__Document excerpt__:
Schulz-Kuhnt et al. addresses the role of CCR6⁺ILC2 cells in patients with cystic fibrosis (CF). Having observed a substantial decrease in this population in patients' blood, the authors hypothesized that this might reflect pulmonary recruitment. To test this assumption, they used a new, sophisticated humanized mouse model with light-sheet fluorescence microscopic visualization, which enabled them to assess whether human ILC2 cells had accumulated in the lung following papain-induced airway inflammation. Upon adoptive transfer, CCR6⁺ILC2 cells from healthy donors did effectively infiltrate the lung of these mice, enhanced local eosinophil and neutrophil accumulation and up-regulated type-VI collagen expression. These findings support the notion that in CF patients CCR6⁺ILC2 cells might contribute to pulmonary damage once they have entered this tissue. Further analyses in lung biopsies of CF patients are required to confirm or infirm this assumption.

In their contribution Kindermann et al. likewise address the question of the involvement ILC2 cells in pulmonary infections using a model based on Cryptococcus neoformans injections. The authors observed an important increase in ILC2 cell counts in the lung of infected mice, accompanied by the induction of a type-2 immune response. Conversely, ILC2-deficient mice displayed increased type-1 immunity, classical macrophage activation, reduced lung inflammation and prolonged survival. These observations suggest that ILC2 cells could act as negative regulators of protective, type-1 anti-cryptococci immune responses.

Alberca-Custodio et al. propose a novel immunotherapy strategy against allergens, based on a liposomal formulation that contains the allergen at low doses associated with a TLR9 antagonist. In allergic asthma models using ovalbumine or mite extracts, the liposomal formulation containing co-encapsulated allergen plus CpG-ODN reversed an established allergic lung inflammation and provided long-term protection. It showed efficacy in reducing the inflammatory response by interacting with CD11c⁺ cells via MyD88 signaling.

In allergies, the central role of mast cells as initiators of the symptoms associated with hypersensitivity reactions is widely accepted. However, little is known about the implication of connective tissue mast cells (MMCs) in allergic inflammatory responses. Lou Y. et al. offer researchers in this field a novel means of investigation, having developed genetically modified mice lacking this particular type of mast cells. Their model, obtained by crossing α-chymase-Cre transgenic with a strain bearing a floxed allele of the myeloid cell leukemia sequence 1 (Mcl-1), provides an innovative tool to learn more about the role of mast cells, especially MMCs, in the development of allergy and will likely contribute to the development of new therapeutic strategies.

__Given data__:
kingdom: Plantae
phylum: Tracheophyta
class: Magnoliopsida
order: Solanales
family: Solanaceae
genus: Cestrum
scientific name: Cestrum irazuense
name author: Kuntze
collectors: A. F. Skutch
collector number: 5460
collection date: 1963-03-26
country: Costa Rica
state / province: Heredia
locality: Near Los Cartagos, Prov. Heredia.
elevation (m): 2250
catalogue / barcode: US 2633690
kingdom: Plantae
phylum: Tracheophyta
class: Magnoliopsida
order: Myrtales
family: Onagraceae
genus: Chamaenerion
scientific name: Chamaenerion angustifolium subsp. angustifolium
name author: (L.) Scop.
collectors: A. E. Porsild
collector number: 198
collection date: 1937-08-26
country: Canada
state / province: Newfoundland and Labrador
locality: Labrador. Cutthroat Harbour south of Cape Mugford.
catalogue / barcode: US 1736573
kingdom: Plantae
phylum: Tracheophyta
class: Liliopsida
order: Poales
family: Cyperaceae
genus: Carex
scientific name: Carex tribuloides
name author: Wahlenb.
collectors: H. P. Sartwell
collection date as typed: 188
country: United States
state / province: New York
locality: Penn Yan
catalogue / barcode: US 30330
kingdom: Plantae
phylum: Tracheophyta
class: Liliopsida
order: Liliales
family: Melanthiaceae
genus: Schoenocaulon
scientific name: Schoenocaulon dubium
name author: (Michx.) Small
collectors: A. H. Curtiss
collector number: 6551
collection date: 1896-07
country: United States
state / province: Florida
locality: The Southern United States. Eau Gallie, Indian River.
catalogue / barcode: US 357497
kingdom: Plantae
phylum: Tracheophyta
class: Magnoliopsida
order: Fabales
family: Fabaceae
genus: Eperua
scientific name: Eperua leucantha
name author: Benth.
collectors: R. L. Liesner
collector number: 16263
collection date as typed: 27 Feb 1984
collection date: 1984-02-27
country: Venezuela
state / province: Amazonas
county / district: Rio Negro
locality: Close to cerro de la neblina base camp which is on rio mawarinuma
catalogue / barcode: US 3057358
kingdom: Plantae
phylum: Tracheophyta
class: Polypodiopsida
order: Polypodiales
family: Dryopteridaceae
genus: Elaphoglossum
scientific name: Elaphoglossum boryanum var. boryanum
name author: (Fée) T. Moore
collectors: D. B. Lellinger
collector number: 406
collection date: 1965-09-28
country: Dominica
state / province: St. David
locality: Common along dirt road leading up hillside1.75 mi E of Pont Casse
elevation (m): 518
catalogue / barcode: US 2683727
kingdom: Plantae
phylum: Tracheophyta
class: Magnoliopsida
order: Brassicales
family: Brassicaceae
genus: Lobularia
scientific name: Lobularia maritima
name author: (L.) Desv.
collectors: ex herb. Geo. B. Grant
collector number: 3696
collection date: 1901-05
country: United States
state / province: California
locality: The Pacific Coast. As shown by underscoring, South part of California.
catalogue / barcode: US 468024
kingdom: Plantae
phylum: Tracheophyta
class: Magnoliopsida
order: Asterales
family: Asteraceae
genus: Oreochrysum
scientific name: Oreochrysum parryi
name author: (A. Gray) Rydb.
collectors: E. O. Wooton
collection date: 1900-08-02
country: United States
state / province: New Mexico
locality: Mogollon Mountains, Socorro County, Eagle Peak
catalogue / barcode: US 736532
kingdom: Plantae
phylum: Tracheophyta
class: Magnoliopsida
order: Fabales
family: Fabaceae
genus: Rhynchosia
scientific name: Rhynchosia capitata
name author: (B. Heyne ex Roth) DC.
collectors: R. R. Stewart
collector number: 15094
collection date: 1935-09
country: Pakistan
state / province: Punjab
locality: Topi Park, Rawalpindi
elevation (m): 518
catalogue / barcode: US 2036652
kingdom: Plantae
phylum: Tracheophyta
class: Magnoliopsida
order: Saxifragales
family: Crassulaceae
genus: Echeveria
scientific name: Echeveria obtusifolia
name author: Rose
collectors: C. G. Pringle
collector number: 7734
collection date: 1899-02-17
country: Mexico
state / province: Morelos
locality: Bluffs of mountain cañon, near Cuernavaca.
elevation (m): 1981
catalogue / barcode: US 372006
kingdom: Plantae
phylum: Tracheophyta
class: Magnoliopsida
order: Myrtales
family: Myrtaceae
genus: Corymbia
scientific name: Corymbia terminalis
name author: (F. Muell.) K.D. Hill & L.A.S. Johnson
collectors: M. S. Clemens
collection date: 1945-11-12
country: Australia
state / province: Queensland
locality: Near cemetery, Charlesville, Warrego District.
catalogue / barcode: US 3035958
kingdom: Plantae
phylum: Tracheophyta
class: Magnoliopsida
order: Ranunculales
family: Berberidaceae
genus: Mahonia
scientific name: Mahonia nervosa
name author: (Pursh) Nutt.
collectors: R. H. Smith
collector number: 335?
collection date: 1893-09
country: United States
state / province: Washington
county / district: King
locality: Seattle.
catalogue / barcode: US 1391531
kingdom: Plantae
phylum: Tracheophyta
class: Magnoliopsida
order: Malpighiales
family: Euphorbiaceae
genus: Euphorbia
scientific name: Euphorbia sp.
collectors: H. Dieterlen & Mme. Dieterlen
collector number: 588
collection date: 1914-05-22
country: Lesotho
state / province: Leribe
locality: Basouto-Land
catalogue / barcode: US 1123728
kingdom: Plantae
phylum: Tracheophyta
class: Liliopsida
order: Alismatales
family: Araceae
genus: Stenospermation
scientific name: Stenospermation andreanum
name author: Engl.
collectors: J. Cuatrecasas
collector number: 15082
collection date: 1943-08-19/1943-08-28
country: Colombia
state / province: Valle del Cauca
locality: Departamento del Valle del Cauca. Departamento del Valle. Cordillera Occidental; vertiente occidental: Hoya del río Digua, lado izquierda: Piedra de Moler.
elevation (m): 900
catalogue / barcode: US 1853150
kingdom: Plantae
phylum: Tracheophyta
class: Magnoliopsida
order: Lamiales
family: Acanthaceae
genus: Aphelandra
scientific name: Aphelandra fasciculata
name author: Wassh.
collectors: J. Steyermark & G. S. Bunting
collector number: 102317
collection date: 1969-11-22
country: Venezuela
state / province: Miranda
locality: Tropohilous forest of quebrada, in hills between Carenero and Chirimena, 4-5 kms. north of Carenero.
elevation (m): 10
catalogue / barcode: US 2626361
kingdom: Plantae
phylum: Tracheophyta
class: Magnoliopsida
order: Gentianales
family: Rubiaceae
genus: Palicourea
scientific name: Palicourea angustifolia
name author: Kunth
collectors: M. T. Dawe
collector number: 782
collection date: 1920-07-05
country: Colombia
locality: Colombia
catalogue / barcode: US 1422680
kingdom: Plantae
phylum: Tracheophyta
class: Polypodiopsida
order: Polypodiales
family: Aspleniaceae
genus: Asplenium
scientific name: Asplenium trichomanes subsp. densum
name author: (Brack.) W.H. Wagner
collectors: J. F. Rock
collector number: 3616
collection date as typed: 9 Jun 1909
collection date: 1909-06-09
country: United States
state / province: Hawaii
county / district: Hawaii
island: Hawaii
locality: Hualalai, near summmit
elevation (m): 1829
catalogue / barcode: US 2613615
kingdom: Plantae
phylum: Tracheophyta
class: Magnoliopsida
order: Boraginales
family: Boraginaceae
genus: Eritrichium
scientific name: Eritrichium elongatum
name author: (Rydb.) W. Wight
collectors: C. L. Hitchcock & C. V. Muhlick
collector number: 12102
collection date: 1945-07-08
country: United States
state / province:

__How to complete this task__: Pick up the overview of lung inflammation and allergy research after its final paragraph and write what comes next.

__Output for this exercise__:
Finally, the review of Sui and Berzofsky, focuses on the new concept of trained innate immunity. The authors discuss the “memory and specificity” of innate immune populations, such as myeloid and NK cells including the contribution of epigenetics, metabolism as well as a variety of agents, such as adjuvants, in the developments of trained immunity. They focus more particularly on trained innate immunity induced by vectors/adjuvants that have been used in AIDS vaccine studies and propose new ways of thinking about these additives.

The contributions to this special topic highlight recent advances in the understanding of the complex mechanisms leading to tissue damage following activation of the innate effectors and/or their mediators. They lend further support to the importance of this first line of defense to safeguard mucosal homeostasis, which has been increasingly consolidated during the last years. By identifying new therapeutic targets they pave the way for the development of specific strategies for the treatment of chronic pathologies affecting mucosal tissues.

Author Contributions

L-MM, CM, and VM edited the topic and wrote the manuscript. All authors contributed to the article and approved the submitted version.

Funding

Funded by grants from Consejo de Investigaciones científicas y tecnológicas (CONICET) PIP 2017-0950.

Conflict of Interest

The authors declare that the research was conducted in the absence of any commercial or financial relationships that could be construed as a potential conflict of interest.

Acknowledgments

We thank Elke Schneider for reviewing the manuscript.